**Exercise instructions:**
From the first line of the entries below to the line with "Amount & Full Payment Schedule", give each line again exactly.

Entries taken from a collection:

────────────────────

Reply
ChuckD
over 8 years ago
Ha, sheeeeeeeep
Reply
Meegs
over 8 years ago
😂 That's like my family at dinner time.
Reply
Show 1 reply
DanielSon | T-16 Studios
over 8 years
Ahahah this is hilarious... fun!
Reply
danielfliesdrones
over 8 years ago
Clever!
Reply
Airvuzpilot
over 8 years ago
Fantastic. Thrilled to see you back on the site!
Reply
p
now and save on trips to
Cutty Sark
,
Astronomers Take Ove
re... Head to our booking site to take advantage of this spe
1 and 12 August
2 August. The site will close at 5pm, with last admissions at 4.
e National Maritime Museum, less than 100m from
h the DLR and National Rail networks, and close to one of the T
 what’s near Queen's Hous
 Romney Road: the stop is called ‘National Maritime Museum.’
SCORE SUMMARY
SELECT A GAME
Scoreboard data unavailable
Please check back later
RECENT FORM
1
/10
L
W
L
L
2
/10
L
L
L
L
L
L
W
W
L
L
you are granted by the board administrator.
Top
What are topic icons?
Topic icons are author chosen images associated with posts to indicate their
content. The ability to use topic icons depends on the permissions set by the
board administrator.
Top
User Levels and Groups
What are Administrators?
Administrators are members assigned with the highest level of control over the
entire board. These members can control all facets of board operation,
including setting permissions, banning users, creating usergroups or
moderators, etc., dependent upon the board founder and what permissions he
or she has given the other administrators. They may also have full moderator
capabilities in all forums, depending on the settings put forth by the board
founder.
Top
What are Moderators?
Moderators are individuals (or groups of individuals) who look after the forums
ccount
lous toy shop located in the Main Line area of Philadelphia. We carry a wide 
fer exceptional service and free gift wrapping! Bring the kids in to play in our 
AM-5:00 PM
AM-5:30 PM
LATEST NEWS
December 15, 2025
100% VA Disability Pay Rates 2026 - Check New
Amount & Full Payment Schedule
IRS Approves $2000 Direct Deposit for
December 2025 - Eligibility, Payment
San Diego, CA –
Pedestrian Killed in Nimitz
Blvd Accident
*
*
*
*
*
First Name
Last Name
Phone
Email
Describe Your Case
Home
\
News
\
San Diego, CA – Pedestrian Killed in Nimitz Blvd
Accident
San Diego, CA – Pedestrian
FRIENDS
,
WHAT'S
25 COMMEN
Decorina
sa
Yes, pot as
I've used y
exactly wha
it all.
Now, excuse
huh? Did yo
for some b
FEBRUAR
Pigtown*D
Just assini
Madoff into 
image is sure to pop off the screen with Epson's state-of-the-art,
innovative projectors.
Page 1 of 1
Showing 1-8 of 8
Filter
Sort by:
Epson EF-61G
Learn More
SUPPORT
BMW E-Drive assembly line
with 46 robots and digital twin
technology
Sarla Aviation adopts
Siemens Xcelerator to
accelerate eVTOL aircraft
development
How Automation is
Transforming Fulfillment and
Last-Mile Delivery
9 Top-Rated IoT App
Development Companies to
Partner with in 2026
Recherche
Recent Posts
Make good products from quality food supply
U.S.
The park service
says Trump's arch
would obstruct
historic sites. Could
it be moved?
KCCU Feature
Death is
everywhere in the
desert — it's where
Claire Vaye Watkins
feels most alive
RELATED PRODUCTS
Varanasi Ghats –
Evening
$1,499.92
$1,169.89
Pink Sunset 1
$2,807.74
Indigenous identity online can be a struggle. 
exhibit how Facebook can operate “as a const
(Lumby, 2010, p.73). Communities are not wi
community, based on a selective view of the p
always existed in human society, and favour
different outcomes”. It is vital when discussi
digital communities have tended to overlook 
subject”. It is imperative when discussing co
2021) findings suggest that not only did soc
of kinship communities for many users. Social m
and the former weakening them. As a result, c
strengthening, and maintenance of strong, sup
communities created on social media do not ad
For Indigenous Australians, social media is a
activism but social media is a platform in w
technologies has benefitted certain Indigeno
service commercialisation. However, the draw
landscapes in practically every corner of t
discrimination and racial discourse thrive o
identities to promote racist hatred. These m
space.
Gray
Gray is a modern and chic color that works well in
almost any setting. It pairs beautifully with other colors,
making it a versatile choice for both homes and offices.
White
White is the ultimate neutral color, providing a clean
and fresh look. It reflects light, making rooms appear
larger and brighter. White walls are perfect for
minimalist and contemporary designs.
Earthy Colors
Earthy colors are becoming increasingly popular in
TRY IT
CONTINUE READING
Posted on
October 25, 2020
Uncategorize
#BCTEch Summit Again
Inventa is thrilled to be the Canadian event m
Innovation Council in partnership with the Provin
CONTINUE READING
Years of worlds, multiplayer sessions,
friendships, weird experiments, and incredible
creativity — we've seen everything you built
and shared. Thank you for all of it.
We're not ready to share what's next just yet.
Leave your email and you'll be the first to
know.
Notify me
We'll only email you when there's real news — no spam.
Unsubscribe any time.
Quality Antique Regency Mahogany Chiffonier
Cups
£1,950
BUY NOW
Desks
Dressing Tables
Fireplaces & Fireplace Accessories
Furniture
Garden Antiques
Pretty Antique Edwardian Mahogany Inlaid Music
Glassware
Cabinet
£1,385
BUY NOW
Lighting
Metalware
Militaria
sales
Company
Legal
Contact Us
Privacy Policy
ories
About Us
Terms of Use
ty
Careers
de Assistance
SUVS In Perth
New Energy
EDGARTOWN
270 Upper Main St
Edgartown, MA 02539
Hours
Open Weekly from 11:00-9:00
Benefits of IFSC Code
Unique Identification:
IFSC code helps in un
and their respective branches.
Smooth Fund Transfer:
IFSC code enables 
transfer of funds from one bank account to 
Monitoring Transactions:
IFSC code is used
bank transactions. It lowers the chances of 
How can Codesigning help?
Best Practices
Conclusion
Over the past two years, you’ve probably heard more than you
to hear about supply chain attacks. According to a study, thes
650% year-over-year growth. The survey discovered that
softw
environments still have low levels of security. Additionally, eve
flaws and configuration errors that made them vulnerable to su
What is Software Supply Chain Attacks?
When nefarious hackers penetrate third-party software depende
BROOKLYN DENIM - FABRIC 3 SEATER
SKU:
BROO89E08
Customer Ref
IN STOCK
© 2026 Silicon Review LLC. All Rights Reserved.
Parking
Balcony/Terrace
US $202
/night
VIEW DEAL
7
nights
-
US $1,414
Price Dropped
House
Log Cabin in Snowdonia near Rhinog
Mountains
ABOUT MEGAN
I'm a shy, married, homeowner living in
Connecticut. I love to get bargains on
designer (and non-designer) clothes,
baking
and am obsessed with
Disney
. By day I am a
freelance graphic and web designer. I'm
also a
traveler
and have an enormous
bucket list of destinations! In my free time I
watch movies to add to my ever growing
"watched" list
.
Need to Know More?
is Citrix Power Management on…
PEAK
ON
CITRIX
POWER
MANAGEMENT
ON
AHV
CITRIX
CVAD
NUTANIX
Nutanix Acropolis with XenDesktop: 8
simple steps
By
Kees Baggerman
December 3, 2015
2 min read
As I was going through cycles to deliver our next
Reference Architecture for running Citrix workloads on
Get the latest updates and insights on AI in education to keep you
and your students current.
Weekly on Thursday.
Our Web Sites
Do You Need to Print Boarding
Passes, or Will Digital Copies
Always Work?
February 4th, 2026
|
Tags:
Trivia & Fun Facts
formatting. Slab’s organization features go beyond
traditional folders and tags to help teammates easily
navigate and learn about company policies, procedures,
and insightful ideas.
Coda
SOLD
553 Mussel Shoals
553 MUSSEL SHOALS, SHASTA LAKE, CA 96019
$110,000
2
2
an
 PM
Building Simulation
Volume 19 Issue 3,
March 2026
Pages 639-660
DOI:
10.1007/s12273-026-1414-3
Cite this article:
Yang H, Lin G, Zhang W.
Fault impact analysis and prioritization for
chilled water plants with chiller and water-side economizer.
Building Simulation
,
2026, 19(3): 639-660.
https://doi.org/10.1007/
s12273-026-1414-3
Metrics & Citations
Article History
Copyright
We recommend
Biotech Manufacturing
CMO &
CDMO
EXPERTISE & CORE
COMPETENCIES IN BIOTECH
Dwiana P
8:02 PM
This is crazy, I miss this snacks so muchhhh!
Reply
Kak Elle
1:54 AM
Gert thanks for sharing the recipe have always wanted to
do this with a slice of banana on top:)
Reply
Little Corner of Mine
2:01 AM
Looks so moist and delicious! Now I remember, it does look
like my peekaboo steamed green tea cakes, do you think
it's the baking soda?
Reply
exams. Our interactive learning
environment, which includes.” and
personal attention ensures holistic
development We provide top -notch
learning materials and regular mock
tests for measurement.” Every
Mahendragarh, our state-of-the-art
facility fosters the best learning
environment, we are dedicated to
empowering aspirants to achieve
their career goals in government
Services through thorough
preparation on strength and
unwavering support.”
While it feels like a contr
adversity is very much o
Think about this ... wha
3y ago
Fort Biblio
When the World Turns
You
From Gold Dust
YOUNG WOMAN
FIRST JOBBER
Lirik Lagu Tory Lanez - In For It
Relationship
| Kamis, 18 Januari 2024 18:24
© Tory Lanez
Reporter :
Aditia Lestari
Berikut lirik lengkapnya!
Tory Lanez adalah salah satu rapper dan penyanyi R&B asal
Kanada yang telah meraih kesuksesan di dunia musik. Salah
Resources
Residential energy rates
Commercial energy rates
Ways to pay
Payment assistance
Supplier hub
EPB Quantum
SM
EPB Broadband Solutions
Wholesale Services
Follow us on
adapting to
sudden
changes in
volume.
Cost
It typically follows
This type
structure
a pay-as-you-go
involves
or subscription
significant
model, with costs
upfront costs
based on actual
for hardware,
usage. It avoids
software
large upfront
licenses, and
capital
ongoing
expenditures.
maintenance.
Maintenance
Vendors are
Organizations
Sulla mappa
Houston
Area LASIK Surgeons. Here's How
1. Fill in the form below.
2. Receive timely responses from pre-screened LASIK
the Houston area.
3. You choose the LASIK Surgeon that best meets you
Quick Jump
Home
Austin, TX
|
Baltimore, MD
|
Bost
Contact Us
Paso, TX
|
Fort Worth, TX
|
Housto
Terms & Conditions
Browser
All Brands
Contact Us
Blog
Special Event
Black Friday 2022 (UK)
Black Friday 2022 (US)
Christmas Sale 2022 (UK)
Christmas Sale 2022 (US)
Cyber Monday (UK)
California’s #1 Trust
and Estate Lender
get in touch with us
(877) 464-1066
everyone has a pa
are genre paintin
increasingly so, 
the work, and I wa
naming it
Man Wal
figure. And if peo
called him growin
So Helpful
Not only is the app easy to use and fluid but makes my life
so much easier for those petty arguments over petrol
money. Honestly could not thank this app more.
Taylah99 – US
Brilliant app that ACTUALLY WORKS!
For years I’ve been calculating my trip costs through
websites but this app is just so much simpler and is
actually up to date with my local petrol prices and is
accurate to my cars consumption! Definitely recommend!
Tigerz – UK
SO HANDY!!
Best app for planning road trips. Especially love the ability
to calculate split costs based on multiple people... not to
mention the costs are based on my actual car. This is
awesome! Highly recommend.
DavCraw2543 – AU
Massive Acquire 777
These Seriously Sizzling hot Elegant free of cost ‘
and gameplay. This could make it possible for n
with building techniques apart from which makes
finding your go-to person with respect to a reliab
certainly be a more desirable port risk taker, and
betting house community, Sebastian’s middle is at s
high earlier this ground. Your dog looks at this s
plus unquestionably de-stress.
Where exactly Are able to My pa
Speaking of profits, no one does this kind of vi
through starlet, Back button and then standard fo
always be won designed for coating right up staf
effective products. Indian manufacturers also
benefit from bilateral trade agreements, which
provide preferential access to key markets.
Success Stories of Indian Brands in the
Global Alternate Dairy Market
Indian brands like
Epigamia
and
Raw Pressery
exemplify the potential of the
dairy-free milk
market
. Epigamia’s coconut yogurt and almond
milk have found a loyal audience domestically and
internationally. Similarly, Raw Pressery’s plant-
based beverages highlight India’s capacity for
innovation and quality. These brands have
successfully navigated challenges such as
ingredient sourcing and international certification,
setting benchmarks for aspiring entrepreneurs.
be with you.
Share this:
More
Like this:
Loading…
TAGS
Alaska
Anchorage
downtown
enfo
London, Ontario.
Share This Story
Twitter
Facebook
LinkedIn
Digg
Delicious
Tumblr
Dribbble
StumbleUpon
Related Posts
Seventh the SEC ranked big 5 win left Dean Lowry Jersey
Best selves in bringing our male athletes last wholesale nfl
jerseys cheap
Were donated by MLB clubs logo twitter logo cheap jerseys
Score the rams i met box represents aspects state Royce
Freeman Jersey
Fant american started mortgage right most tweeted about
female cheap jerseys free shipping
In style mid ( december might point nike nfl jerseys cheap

────────────────────

**Response area:**
Reply
ChuckD
over 8 years ago
Ha, sheeeeeeeep
Reply
Meegs
over 8 years ago
😂 That's like my family at dinner time.
Reply
Show 1 reply
DanielSon | T-16 Studios
over 8 years
Ahahah this is hilarious... fun!
Reply
danielfliesdrones
over 8 years ago
Clever!
Reply
Airvuzpilot
over 8 years ago
Fantastic. Thrilled to see you back on the site!
Reply
p
now and save on trips to
Cutty Sark
,
Astronomers Take Ove
re... Head to our booking site to take advantage of this spe
1 and 12 August
2 August. The site will close at 5pm, with last admissions at 4.
e National Maritime Museum, less than 100m from
h the DLR and National Rail networks, and close to one of the T
 what’s near Queen's Hous
 Romney Road: the stop is called ‘National Maritime Museum.’
SCORE SUMMARY
SELECT A GAME
Scoreboard data unavailable
Please check back later
RECENT FORM
1
/10
L
W
L
L
2
/10
L
L
L
L
L
L
W
W
L
L
you are granted by the board administrator.
Top
What are topic icons?
Topic icons are author chosen images associated with posts to indicate their
content. The ability to use topic icons depends on the permissions set by the
board administrator.
Top
User Levels and Groups
What are Administrators?
Administrators are members assigned with the highest level of control over the
entire board. These members can control all facets of board operation,
including setting permissions, banning users, creating usergroups or
moderators, etc., dependent upon the board founder and what permissions he
or she has given the other administrators. They may also have full moderator
capabilities in all forums, depending on the settings put forth by the board
founder.
Top
What are Moderators?
Moderators are individuals (or groups of individuals) who look after the forums
ccount
lous toy shop located in the Main Line area of Philadelphia. We carry a wide 
fer exceptional service and free gift wrapping! Bring the kids in to play in our 
AM-5:00 PM
AM-5:30 PM
LATEST NEWS
December 15, 2025
100% VA Disability Pay Rates 2026 - Check New
Amount & Full Payment Schedule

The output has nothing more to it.